Auch sprachlich weiß der Thriller nicht zu überzeugen, da Caine unter anderem ein erzählerischer Kniff misslingt: Einzelne Kapitel werden aus der Sicht von Gwens Kindern Connor (elf Jahre) und Lanny (14 Jahre) erzählt. Die Idee, aus deren Sicht die Situation zu schildern, ist grundsätzlich interessant und bietet zahlreiche Möglichkeiten, allerdings schafft es Caine nicht immer, „sprachlich“ die Position der Kinder richtig einzunehmen. Der Sprachduktus sowie die Reflexionsfähigkeit der Jugendlichen ist teilweise überzogen. Sprachlich unterscheiden sich diese Kapitel kaum von denen aus der Perspektive Gwens oder Sams.

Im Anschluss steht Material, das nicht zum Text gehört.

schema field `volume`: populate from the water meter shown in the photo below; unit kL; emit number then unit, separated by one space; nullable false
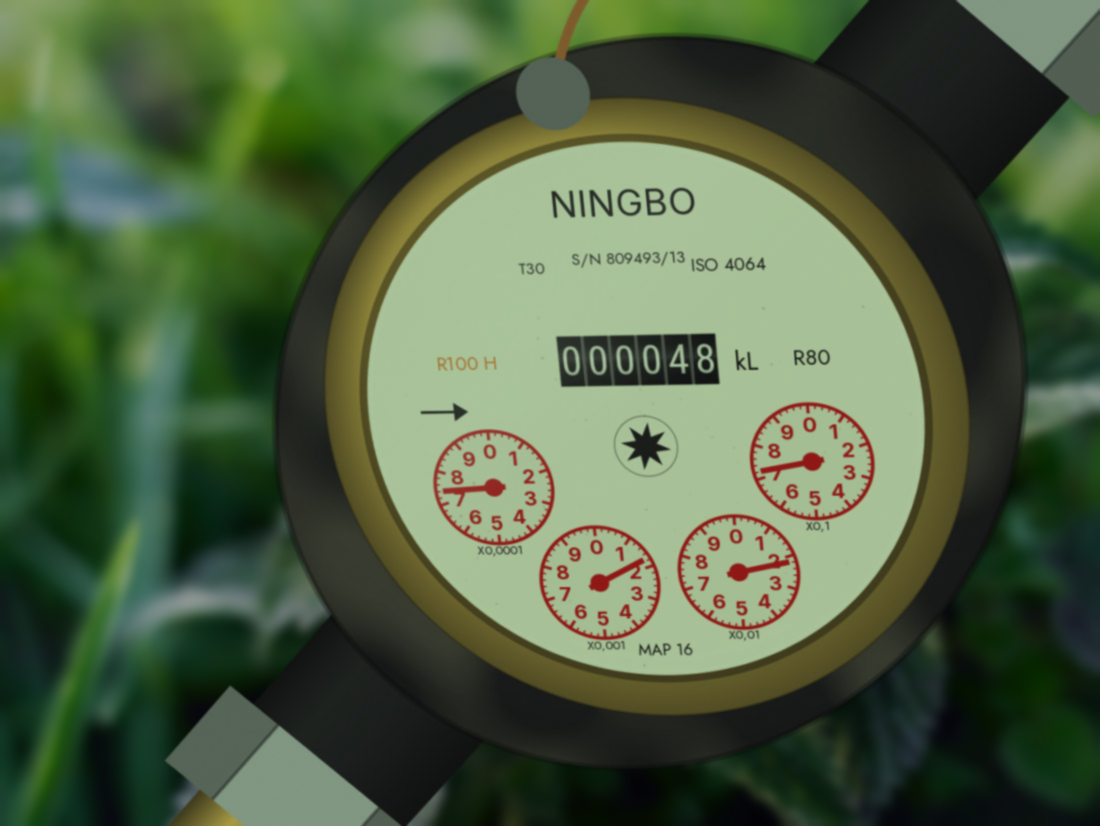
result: 48.7217 kL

Zwischen Muttergefühlen und Rambo-Gen

Die Hauptfiguren Gwen und Sam bleiben blass, was besonders daran liegt, dass Caine ihnen keine Tiefe gibt, sondern beide immer wieder gleich darstellt und monoton agieren lässt. In Endlosschleifen sprechen beide ständig über dasselbe, wenn Gwen andauernd ihre Mutterliebe betont, während Sam immer wieder mit sich ringt, ob er Melvins Ex-Frau trauen kann oder nicht.

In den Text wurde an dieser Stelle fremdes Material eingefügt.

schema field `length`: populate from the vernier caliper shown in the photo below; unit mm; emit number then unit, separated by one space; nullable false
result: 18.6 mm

Man bekommt als Leser das Gefühl, dass Caine diese Zwischenspiele zur Überbrückung braucht, bevor sie wieder den nächsten Schockmoment einbaut. Des Weiterenwirkt Gwens ständiger Wechsel zwischen Beschützerinstinkt und Rambo-Gehabe auf Dauer nervend.
Auch dass es der so taffe Ex-Marine Javier nicht schafft, auf zwei Jugendliche aufzupassen und sie aus seinem gut gesicherten Haus ständig ausbüxen können, ohne dass er dies bemerkt, ist einfach nur unglaubhaft.

Fazit:

Wer keine bis ins Detail logische Handlung braucht, und stattdessen lieber auf eine spannende Story mit Schockmomenten setzt, ist bei „Wer die Furcht kennt“ genau richtig. Spannend ist der Thriller allemal, sprachlich, zum Teil auch inhaltlich,  weiß er aber nicht zu überzeugen. Hierum geht es in einem solchen Roman aber meistens auch nicht. Insgesamt ein durchschnittlicher amerikanischer Thriller.